As a scholar of law as well as a scholar of religion, Sullivan is a master at showing how the courts often fail adequately to understand religion in their various attempts to deal with legal conflicts where religion is involved (or is claimed to be involved). In each of these cases, however, as I read the book, I continued to ask myself, “what is the alternative?” Judges can hardly avoid the issue when cases come before them in which religion plays some role.
As Sullivan notes in her concluding chapter focusing on Masterpiece Cakeshop v. Colorado Civil Rights Commission, the courts have increasingly tended to accept people at their word when they claim their demand for an exemption is “religious” in nature. This, Sullivan suggests (echoing Smith), means that individuals can claim a religious exemption without showing that their religious objection attaches to any actual religious community or tradition.
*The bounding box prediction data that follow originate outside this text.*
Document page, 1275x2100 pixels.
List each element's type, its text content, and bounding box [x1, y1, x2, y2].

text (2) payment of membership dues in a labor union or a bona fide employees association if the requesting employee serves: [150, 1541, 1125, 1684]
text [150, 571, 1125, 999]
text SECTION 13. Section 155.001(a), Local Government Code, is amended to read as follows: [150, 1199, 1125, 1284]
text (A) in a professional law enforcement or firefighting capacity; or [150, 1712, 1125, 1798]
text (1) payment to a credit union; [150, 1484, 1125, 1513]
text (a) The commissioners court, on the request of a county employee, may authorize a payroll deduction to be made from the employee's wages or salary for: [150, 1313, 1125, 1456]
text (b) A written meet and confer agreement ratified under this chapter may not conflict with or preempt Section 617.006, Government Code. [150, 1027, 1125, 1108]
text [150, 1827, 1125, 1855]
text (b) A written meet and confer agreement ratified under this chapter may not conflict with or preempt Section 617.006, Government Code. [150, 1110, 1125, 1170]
Sullivan writes, “Litigants today, at least white christian litigants refusing to conform to the law, are not usually asked to offer any evidence that anyone else has such a belief or that their belief is attached to a community, found in a text, or otherwise formalized or institutionalized. The religiousness or not of their belief is not measured according to any specific conception of or history of religion. It is enough that they believe it to be so.”
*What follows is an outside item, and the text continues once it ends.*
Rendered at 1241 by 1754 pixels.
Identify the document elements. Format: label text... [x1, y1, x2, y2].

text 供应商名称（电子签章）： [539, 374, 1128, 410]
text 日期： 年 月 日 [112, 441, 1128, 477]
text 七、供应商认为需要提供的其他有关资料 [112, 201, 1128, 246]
That seems like a problem, but what is the alternative? It seems the alternative would have to involve the courts studying the religious claims of individuals and testing them against the religious traditions and communities to which the individuals are attached. But this sounds exactly like the kind of tests of “orthodoxy” that Sullivan herself criticizes in The Impossibility of Religious Freedom. Indeed, a key point of that book is that religious practices should not be seen as necessarily attached to official traditions and official religious communities. The spiritual practices of everyday living and dying are religious in nature, not least the ways in which human beings decorate the gravestones of their loved ones, and quite apart from the official teachings of religious organizations.
Perhaps Sullivan’s point is that once one allows for religious exemptions to otherwise neutral laws, one cannot escape the conundrum I have just laid out. Either one allows individuals to demand a “religious” exemption to any law to which they object, assuming such a religious demand is “sincere,” or, conversely, one forces the courts to enter into arguments about what counts as real or “orthodox” religion. The alternative to this conundrum, it seems, is something like the reasoning in Employment Division v. Smith. But my confusion remains, since at various points in this book and elsewhere Sullivan appears to disagree with the reasoning of Smith. Is the problem finally with the First Amendment religion clauses themselves?
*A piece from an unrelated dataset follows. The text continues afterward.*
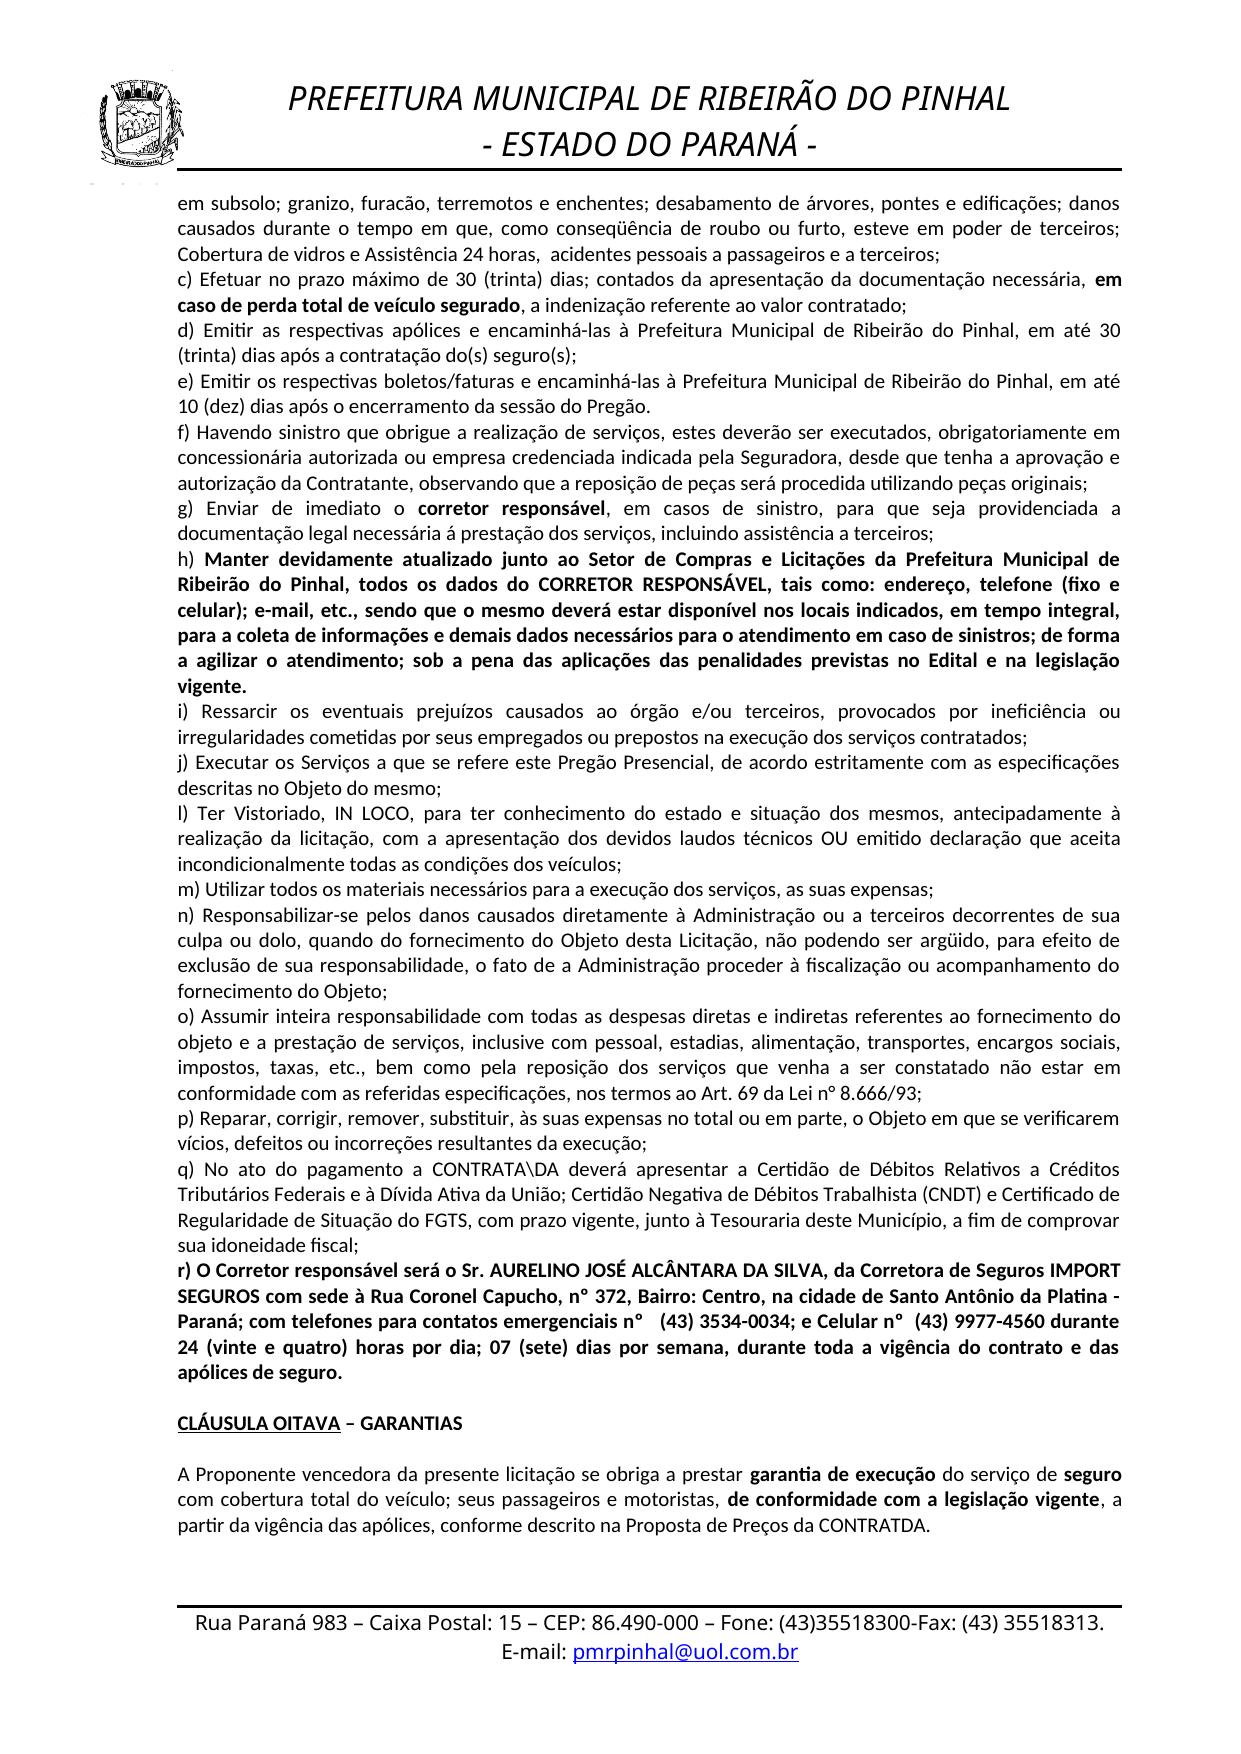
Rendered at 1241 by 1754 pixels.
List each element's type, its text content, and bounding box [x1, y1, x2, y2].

Sullivan’s grasp of the complexity of religion (both as an historical and a contemporary phenomenon) entails that she provides no simple solutions. She contests simplistic secularist narratives which suggest that the kinds of problems the book addresses can be solved by simply drawing a sharp line between what is religious and what is non-religious, or between what is a church and what is a corporation, or between what is “the Church” and what is merely “a church.” Religion tends to overflow the boxes into which secularist frameworks hope to consign it. Of course, courts and judges have to make decisions, nevertheless. There will be some kind of settlement, even if only a contested settlement which will be changed down the road. Sullivan’s book can help inform such decisions. They still won’t be perfect, but perhaps they will be better than they would have otherwise been. I am enough of a realist to see that as a significant accomplishment.